We finished the morning demo sessions with two on the theme of decision modeling and management.

Sapiens: How to Manage Business Logic

Michael Grohs highlighted the OMG release of the Decision Model and Notation (DMN) standard, and how the decision model is really a business logic model. However, business rule management systems are typically technical solutions, and don’t do much for business users and analysts trying to model their decision logic and rules based on their policies and procedures. Decision-aware processes extract declarative knowledge from process models, greatly simplifying the process models and moving the declarative information to a model format more suitable to business logic, such as a decision table. BPMS and DMS are complementary, and can be combined to create a complete model of the business process. He provided a demo of their decision modeling and repository tooling, which starts with the definition of a community space that shares a glossary, attributes and models, and has governance workflows for decision model approval and deployment. The glossary allows for the definition of fact types, including multiple synonyms to allow different stakeholders to use their own terminology. The decision models are made up of rule families that capture the business logic, with a visual syntax that indicates the rules and conditions that make up a particular decision. This can be expanded into a full decision table style that shows the if-then-else logic using the business terms. Different instances of decisions and rules sets can be created — in his demo example, the insurance policy renewals base logic versus that for a hurricane-prone state such as Florida — and visually compared in the graphical or tabular view, with changes highlighted or listed in detail in a report. Rule sets can be validated to highlight conflicts and missing information, then exported in a variety of formats for importing into a DMS for execution.
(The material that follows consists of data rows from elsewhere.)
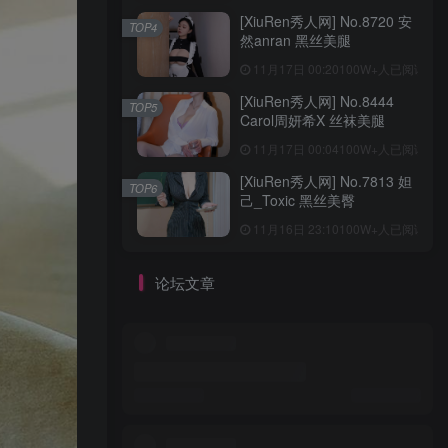
[XiuRen秀人网] No.8720 安
TOP4
然anran 黑丝美腿
11月17日 00:20
100W+人已阅读
[XiuRen秀人网] No.8444
TOP5
Carol周妍希X 丝袜美腿
11月17日 00:04
100W+人已阅读
[XiuRen秀人网] No.7813 妲
TOP6
己_Toxic 黑丝美臀
11月16日 23:10
100W+人已阅读
论坛文章
ztdha520
台湾Coser美女_沖田凜花Rinka_No.048 –
优菈 [22P]
5
0
0
0
8月7日 01:12发布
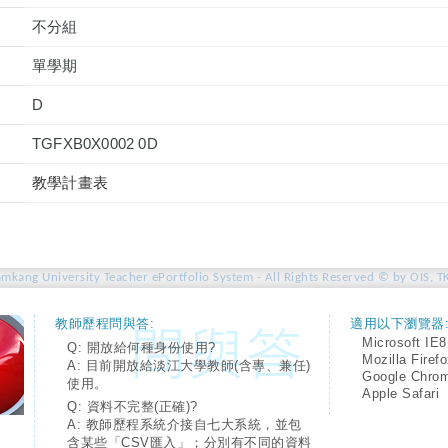
不分組
單學期
D
TGFXB0X0002 0D
教學計畫表
amkang University Teacher ePortfolio System - All Rights Reserved © by OIS, T
教師歷程問與答:
適用以下瀏覽器
Microsoft IE8
Q: 開放給何種身份使用?
Mozilla Firef
A: 目前開放給淡江大學教師(含專、兼任)
Google Chro
使用。
Apple Safari
Q: 資料不完整(正確)?
A: 教師歷程系統介接自七大系統，並包
含某些「CSV匯入」；分別有不同的資料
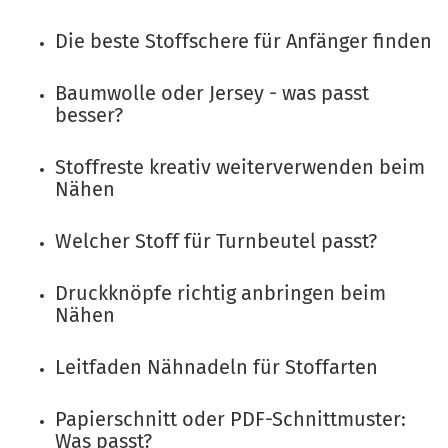
Die beste Stoffschere für Anfänger finden
Baumwolle oder Jersey - was passt
besser?
Stoffreste kreativ weiterverwenden beim
Nähen
Welcher Stoff für Turnbeutel passt?
Druckknöpfe richtig anbringen beim
Nähen
Leitfaden Nähnadeln für Stoffarten
Papierschnitt oder PDF-Schnittmuster:
Was passt?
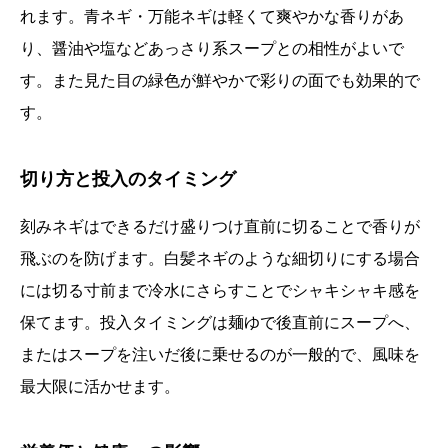
れます。青ネギ・万能ネギは軽くて爽やかな香りがあ
り、醤油や塩などあっさり系スープとの相性がよいで
す。また見た目の緑色が鮮やかで彩りの面でも効果的で
す。
切り方と投入のタイミング
刻みネギはできるだけ盛りつけ直前に切ることで香りが
飛ぶのを防げます。白髪ネギのような細切りにする場合
には切る寸前まで冷水にさらすことでシャキシャキ感を
保てます。投入タイミングは麺ゆで後直前にスープへ、
またはスープを注いだ後に乗せるのが一般的で、風味を
最大限に活かせます。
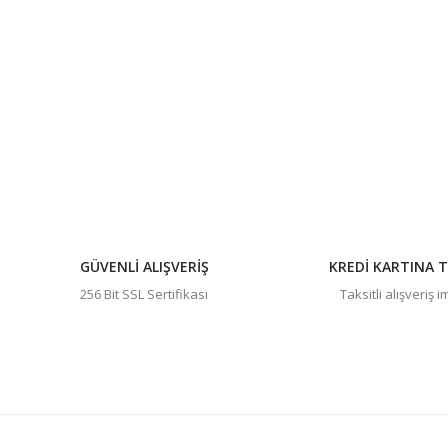
Bu ürünün fiyat bilgisi, resim, ürün açıklamalarında ve diğer 
Görüş ve önerileriniz için teşekkür ederiz.
Ürün resmi kalitesiz, bozuk veya görüntülenemiyor.
Ürün açıklamasında eksik bilgiler bulunuyor.
Ürün bilgilerinde hatalar bulunuyor.
Ürün fiyatı diğer sitelerden daha pahalı.
Bu ürüne benzer farklı alternatifler olmalı.
GÜVENLİ ALIŞVERİŞ
KREDİ KARTINA T
256 Bit SSL Sertifikası
Taksitli alışveriş 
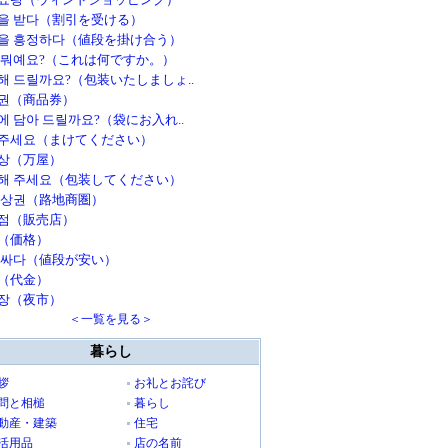
을 받다（割引を受ける）
을 흥정하다（値段を掛け合う）
 뭐예요?（これは何ですか。）
해 드릴까요?（包装いたしましょ..
권（商品券）
에 담아 드릴까요?（袋にお入れ..
주세요（まけてください）
상（万屋）
해 주세요（包装してください）
 상권（路地商圏）
점（販売店）
（価格）
 싸다（値段が安い）
（代金）
장（夜市）
＜一覧を見る＞
暮らし
拶
お礼とお詫び
問と相槌
暮らし
動産・建築
住宅
活用品
店の名前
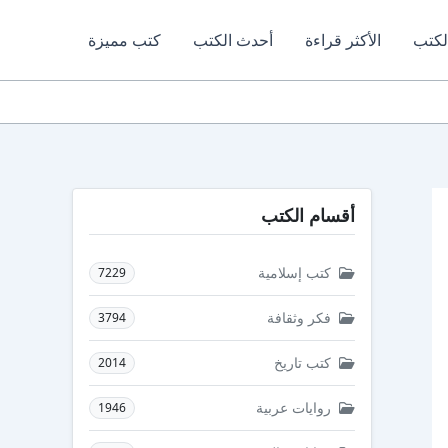
لكتب
الأكثر قراءة
أحدث الكتب
كتب مميزة
أقسام الكتب
كتب إسلامية
7229
فكر وثقافة
3794
كتب تاريخ
2014
روايات عربية
1946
Signavio: Business Decision Management

Gero Decker talked about their collaborative process design and SAP upgrade tools as an introduction, but mainly addressed decision modeling and how they are embracing the DMN standard: modeling decisions, inputs and knowledge sources, then linking that to a decision activity in a BPMN model. DMN provides a graphical model form, and also allows for decision tables for detailed steps. Like Sapiens, Signavio does only decision modeling, not execution, and exports in standard formats for importing to a DMN such as Drools for execution. They are releasing the Signavio Decision Manager in a few weeks, and he gave us a preview demo of modeling and testing rules integrated with their process modeling environment. Similar to the modeling that we saw from Comindware earlier this morning, Signavio can be used to model higher-level enterprise architecture constructs such as value chains plus full BPMN models for specific capabilities within those models; he used a BPMN model as a jumping-off point for demonstrating decision modeling by creating a business rule task. From that point, you can specify a decision table directly in situ, or choose to create a DMN model at that point, which launches the DMN modeler with the top-level question/answer in the DMN model linked to the business rule activity from the BPMN model. The DMN model can be built out graphically, data objects defined and rules added with decision tables, and sub-decisions added as required. The DMN modeler can make use of the existing glossary in the Signavio environment for data objects and attributes. The decision tables can be validated to detect conflicts, and can export test cases in a spreadsheet format to drive manual or automated testing. They are also doing some work on detecting complex decision logic within BPMN models, with the goal to refactor the models to externalize the decision logic into DMN models where it makes the BPMN model unnecessarily complex.